Naive parsing fails often: the generator's free-form output is valid as plain text, but structurally invalid (made-up categories, wrong types, extra text around the JSON). Guided generation, on the other hand, leaves no room for structural error, because it picks directly from a predefined set, exactly what a decoder constrained by a grammar or a JSON schema does on top of a real LLM.

That's also the trade-off behind discussion question 14: we gained 100% validity, but we also narrowed the model's "voice" down to a fixed list. In a real setting, the schema needs to be wide enough to let the model express its correct understanding of the task.

Variations to try:

Add a fifth valid category to the schema, but not to templates_buggy. How does the naive validation rate change?
Write a repair(text) function that tries to "fix" invalid responses (for example, pull the number out of a string like "4 out of 5") before rejecting them. How much does the success rate go up?

Quick recap

Exercise	Central pattern	Associated discussion question
1. Lost in Hyperspace	a good feature beats a bigger model	Q10
2. Help BOBAI	a router over embeddings, no retraining	Q7, Q8
3. Restroom	zero-shot matching through similarity	Q9
4. Antique	clustering, pseudo-labels, classifier	Q11
5. Concepts	strict-schema generation	Q14

Homework

The four exercises below revisit the patterns from the notebook, but ask you to write new code rather than just tweak a parameter. There's no single correct solution here, the point is to practice the reflex of "read the constraints, pick the pattern, build a quick baseline".
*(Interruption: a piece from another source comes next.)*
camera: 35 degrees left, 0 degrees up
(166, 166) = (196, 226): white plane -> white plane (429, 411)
1. "Mirror World" (a 3D variant of Lost in Hyperspace)
Generate points on the surface of a sphere (instead of a circle), with noise, where the label is the latitude (the angle from the pole). Build a baseline (regression on the raw x, y, z coordinates) and an engineered feature (hint: arccos(z / vector norm)). How much does the error drop? Does it work as well as in 2D, or do new complications show up?

2. "New Species" (a variant with two new classes at once)
Start from the router in Exercise 2, but add TWO new classes at the same time, each with only 2-3 examples. Does the router mix them up with each other more often than it mixes them up with the old classes? Build a confusion matrix and explain what you observe.
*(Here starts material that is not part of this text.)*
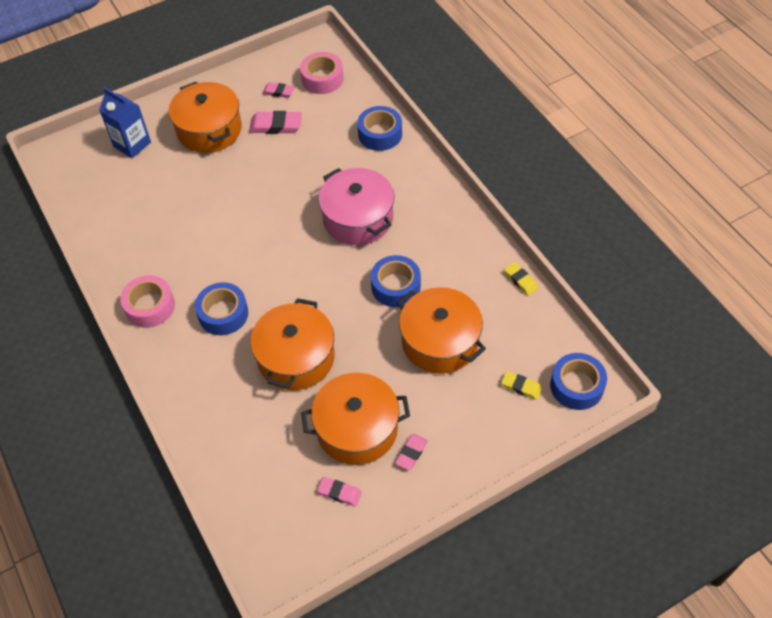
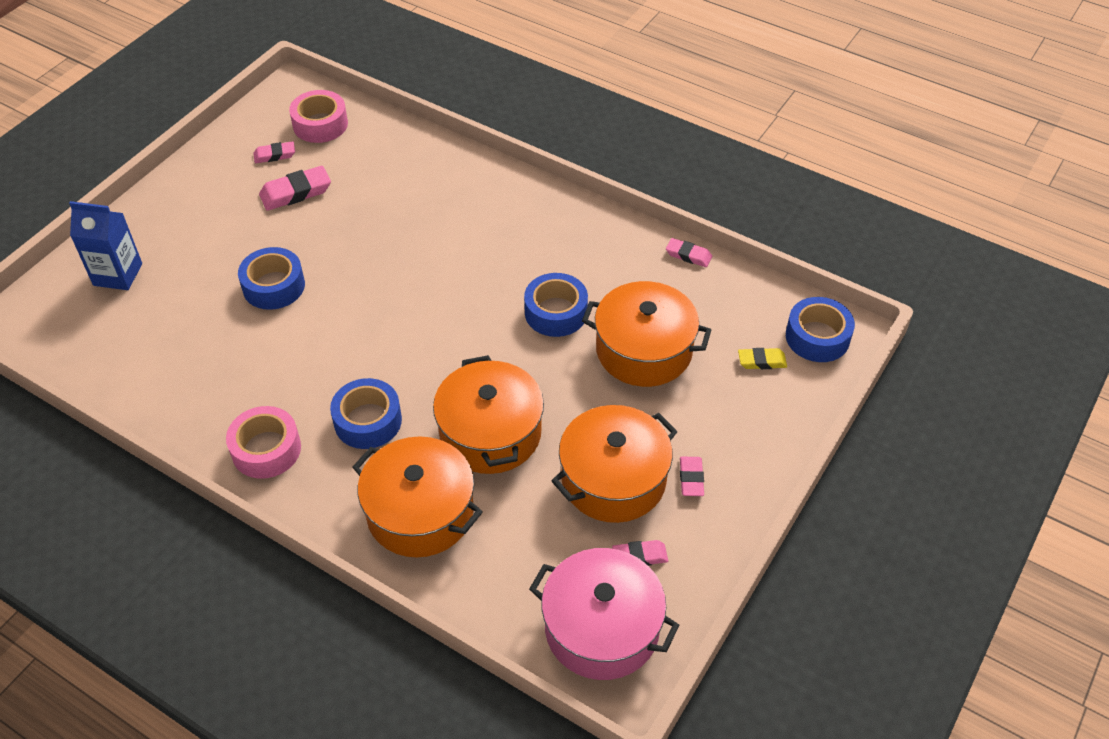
camera: 30 degrees left, 5 degrees down
(209, 130) = (212, 224): orange pot -> orange pot (420, 512)
(358, 218) = (463, 257): pink pot -> pink pot (602, 628)
(380, 134) = (429, 160): blue tape -> blue tape (274, 286)
(520, 280) = (688, 255): yellow eraser -> pink eraser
3. "Mystery Boxes" (choosing the number of clusters without "cheating")
Run the pipeline from Exercise 4 again, but this time pick the number of clusters k without looking at y_true, using the silhouette score or the "elbow" method. Compare the final result (acc_vs_truth) when you pick k correctly versus when you pick k wrong by plus or minus 1. How much does the choice of k actually matter?

4. "Strict Diary" (your own guided-decoding schema)
Design a JSON schema for a different domain, say a "daily journal entry": {"mood": one of [...], "hours_slept": an integer from 0 to 12, "activities": a list of strings}. Write a noisy generator, a naive parsing function, and a guided generation function for your schema, then report the validation rates. What changes compared to Exercise 5 once you have a list-type field instead of just scalar ones?

How you know you're done well: for each homework item, you should be able to answer in 2-3 sentences the question "what pattern did I practice, and why did it work (or not)?", the same way we did in the solutions above.